### Brief
Output every entry exactly as written, skipping any pictures.

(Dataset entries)

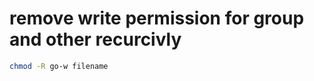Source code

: #+STARTUP: showall
* remove write permission for group and other recurcivly

#+begin_src sh
chmod -R go-w filename
#+end_src
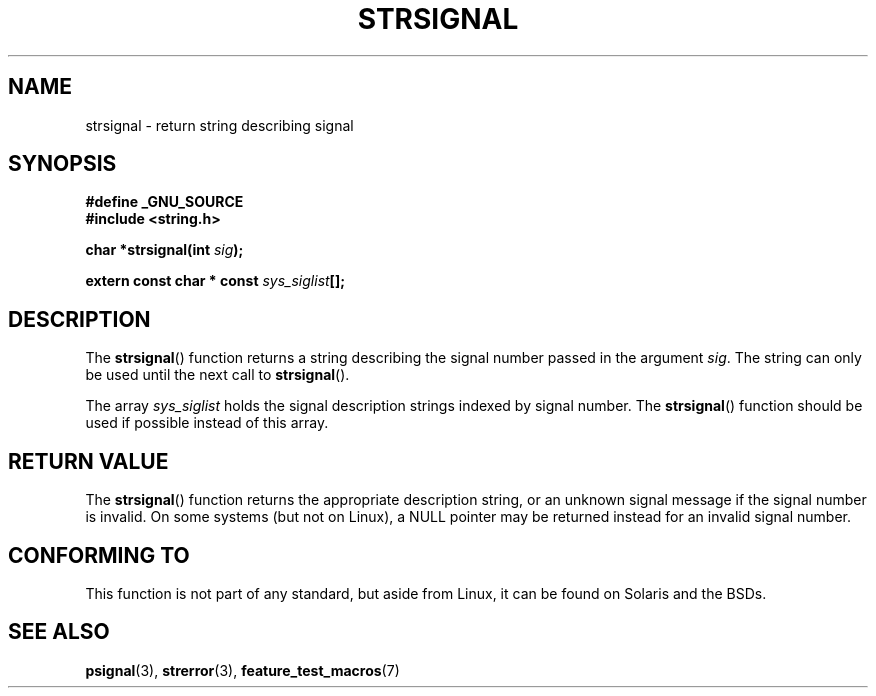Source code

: .\" Copyright 1993 David Metcalfe (david@prism.demon.co.uk)
.\"
.\" Permission is granted to make and distribute verbatim copies of this
.\" manual provided the copyright notice and this permission notice are
.\" preserved on all copies.
.\"
.\" Permission is granted to copy and distribute modified versions of this
.\" manual under the conditions for verbatim copying, provided that the
.\" entire resulting derived work is distributed under the terms of a
.\" permission notice identical to this one.
.\"
.\" Since the Linux kernel and libraries are constantly changing, this
.\" manual page may be incorrect or out-of-date.  The author(s) assume no
.\" responsibility for errors or omissions, or for damages resulting from
.\" the use of the information contained herein.  The author(s) may not
.\" have taken the same level of care in the production of this manual,
.\" which is licensed free of charge, as they might when working
.\" professionally.
.\"
.\" Formatted or processed versions of this manual, if unaccompanied by
.\" the source, must acknowledge the copyright and authors of this work.
.\"
.\" References consulted:
.\"     Linux libc source code
.\"     Lewine's _POSIX Programmer's Guide_ (O'Reilly & Associates, 1991)
.\"     386BSD man pages
.\" Modified Sat Jul 24 17:59:03 1993 by Rik Faith (faith@cs.unc.edu)
.TH STRSIGNAL 3  1999-02-08 "GNU" "Linux Programmer's Manual"
.SH NAME
strsignal \- return string describing signal
.SH SYNOPSIS
.nf
.B #define _GNU_SOURCE
.br
.B #include <string.h>
.sp
.BI "char *strsignal(int " sig );
.sp
.BI "extern const char * const " sys_siglist [];
.fi
.SH DESCRIPTION
The \fBstrsignal\fP() function returns a string describing the signal
number passed in the argument \fIsig\fP.
The string can only be used
until the next call to \fBstrsignal\fP().
.PP
The array \fIsys_siglist\fP holds the signal description strings
indexed by signal number.
The \fBstrsignal\fP() function should be
used if possible instead of this array.
.SH "RETURN VALUE"
The \fBstrsignal\fP() function returns the appropriate description
string, or an unknown signal message if the signal number is invalid.
On some systems (but not on Linux), a NULL pointer may be
returned instead for an invalid signal number.
.SH "CONFORMING TO"
This function is not part of any standard, but aside from
Linux, it can be found on Solaris and the BSDs.
.SH "SEE ALSO"
.BR psignal (3),
.BR strerror (3),
.BR feature_test_macros (7)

### Output for this exercise
Source code

: #+STARTUP: showall
* remove write permission for group and other recurcivly

#+begin_src sh
chmod -R go-w filename
#+end_src
Source code

: .\" Copyright 1993 David Metcalfe (david@prism.demon.co.uk)
.\"
.\" Permission is granted to make and distribute verbatim copies of this
.\" manual provided the copyright notice and this permission notice are
.\" preserved on all copies.
.\"
.\" Permission is granted to copy and distribute modified versions of this
.\" manual under the conditions for verbatim copying, provided that the
.\" entire resulting derived work is distributed under the terms of a
.\" permission notice identical to this one.
.\"
.\" Since the Linux kernel and libraries are constantly changing, this
.\" manual page may be incorrect or out-of-date.  The author(s) assume no
.\" responsibility for errors or omissions, or for damages resulting from
.\" the use of the information contained herein.  The author(s) may not
.\" have taken the same level of care in the production of this manual,
.\" which is licensed free of charge, as they might when working
.\" professionally.
.\"
.\" Formatted or processed versions of this manual, if unaccompanied by
.\" the source, must acknowledge the copyright and authors of this work.
.\"
.\" References consulted:
.\"     Linux libc source code
.\"     Lewine's _POSIX Programmer's Guide_ (O'Reilly & Associates, 1991)
.\"     386BSD man pages
.\" Modified Sat Jul 24 17:59:03 1993 by Rik Faith (faith@cs.unc.edu)
.TH STRSIGNAL 3  1999-02-08 "GNU" "Linux Programmer's Manual"
.SH NAME
strsignal \- return string describing signal
.SH SYNOPSIS
.nf
.B #define _GNU_SOURCE
.br
.B #include <string.h>
.sp
.BI "char *strsignal(int " sig );
.sp
.BI "extern const char * const " sys_siglist [];
.fi
.SH DESCRIPTION
The \fBstrsignal\fP() function returns a string describing the signal
number passed in the argument \fIsig\fP.
The string can only be used
until the next call to \fBstrsignal\fP().
.PP
The array \fIsys_siglist\fP holds the signal description strings
indexed by signal number.
The \fBstrsignal\fP() function should be
used if possible instead of this array.
.SH "RETURN VALUE"
The \fBstrsignal\fP() function returns the appropriate description
string, or an unknown signal message if the signal number is invalid.
On some systems (but not on Linux), a NULL pointer may be
returned instead for an invalid signal number.
.SH "CONFORMING TO"
This function is not part of any standard, but aside from
Linux, it can be found on Solaris and the BSDs.
.SH "SEE ALSO"
.BR psignal (3),
.BR strerror (3),
.BR feature_test_macros (7)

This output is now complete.